Today I sat in a lecture about Hausdorff dimension which is pretty technical and was very nice. However, what I am going to write is my own intuitive view on Hausdorff dimension. First, let us assume the fact that we have “n-dimensional volume” that are length for n=1, area for n=2 and well, volume, for n=3 and something that you can imagine for yourself for higher n. Now one characteristic of n-dimensional object is when you you dilate/magnify them by a factor, say K, then their new volume is K^n times the old volume. For example, take “n-dimensional cube” of volume 1 which are a line segment of length one for n=1, a square of sides one for n=2 and a cube of sides one for n=3. Note that when you dilate these “n-dim cube” by 2, their volume are 2 for n=1, 4=2 x 2 for n=2 and 8= 2 x 2 x2 for n=3. By this simple character, we can try to explain objects of non-integer dimension (regardless of whether they exist or not). For instance, if I want to say an object is a half-dimensional object, then when I dilate the object by a factor of 2 then I want the new volume to be 2^(1/2) of the old volume. One example for this object with non-integer dimension is Sierpinski triangle (the one on the picture). If you magnify the triangle by a factor of 2, then the “volume” of the triangle is 3 times the old volume. This suggests that the Hausdorff dimension of this triangle, is A where 2^A=3, that is A=ln3/ln2. This is of course not a proof, because the proof is somewhat much more complicated. But my point is that you can see this characterization is very intuitive.
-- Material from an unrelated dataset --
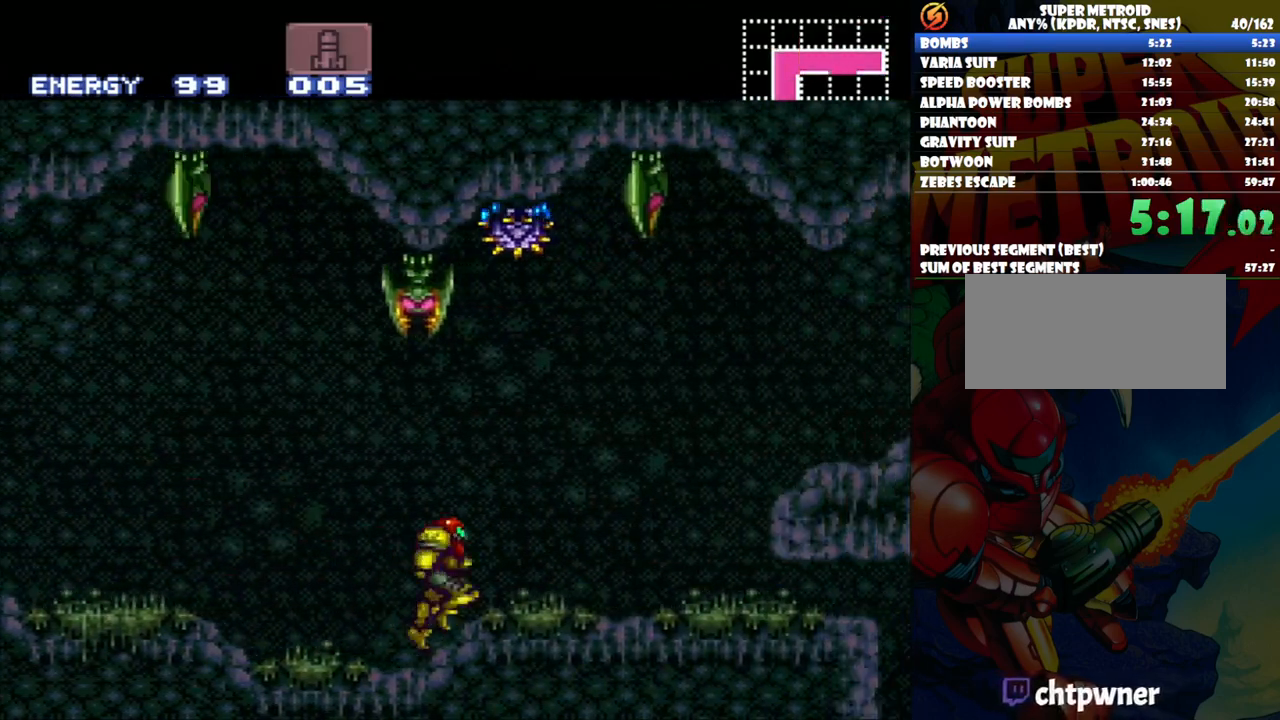
{"buttons": ["A", "DPAD_DOWN"], "events": [[133, "DPAD_RIGHT", "up"], [233, "DPAD_DOWN", "down"], [350, "DPAD_DOWN", "up"], [400, "DPAD_DOWN", "down"]]}
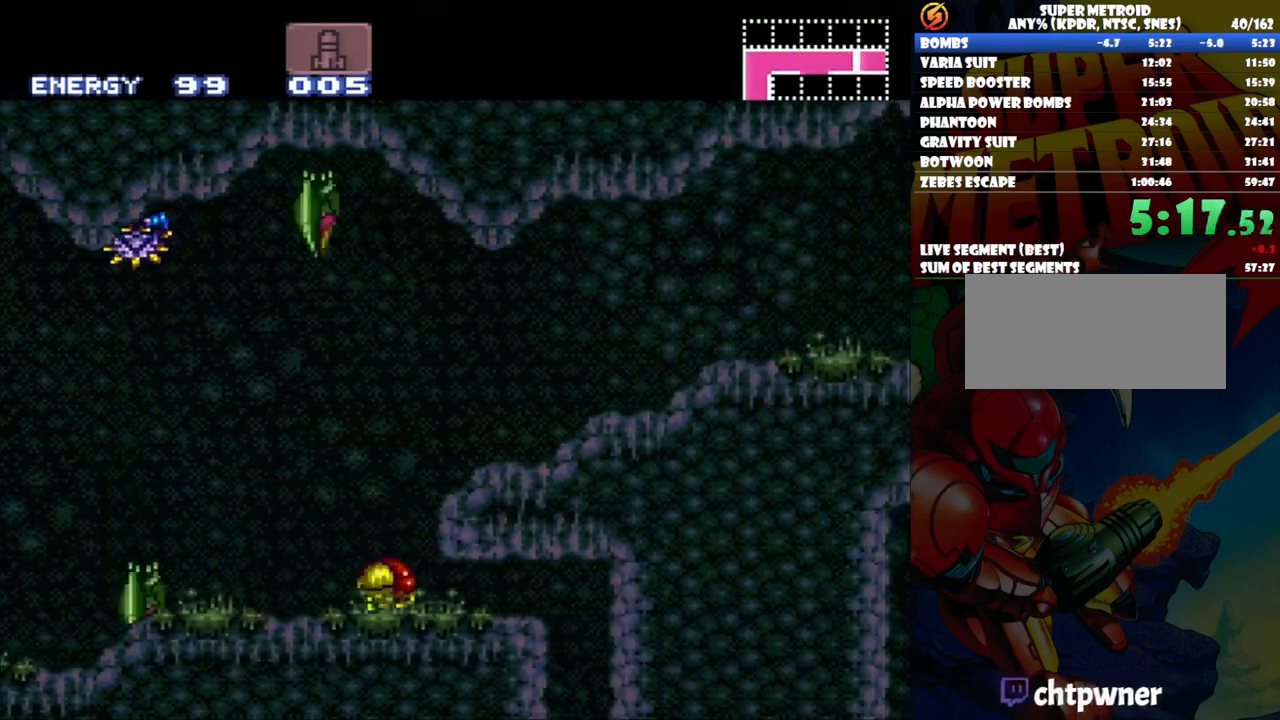
{"buttons": ["DPAD_RIGHT"], "events": [[17, "DPAD_DOWN", "up"], [100, "DPAD_RIGHT", "down"], [450, "A", "up"]]}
The problem is, I wrote the above argument as if I do have the “volume” of this triangle. But as you may probably try to compute yourself, defining the “volume” of this triangle is not a trivial matter.  Hausdorff does this by introducing the so called Hausdorff measure, which is parametrized by dimension. And although the definition of this measure is not trivial at all, the usage of this measure to prove a certain object has a certain dimension is really intuitive. You say a dimension of an object is D when its “A-dimensional volume” is infinite when A<D and its “A-dim volume” is 0 when A>D. Why I say this very intuitive is because when we compare to the discrete dimension again, a 2-dim object has infinite 1-dim volume (length) and 0 3-dim volume (volume). And my point is that with these measure and dimension being so intuitive, it will be easy to remember the definition and although it may hard to prove that a certain object has a certain dimension, computing that dimension is a much easier task.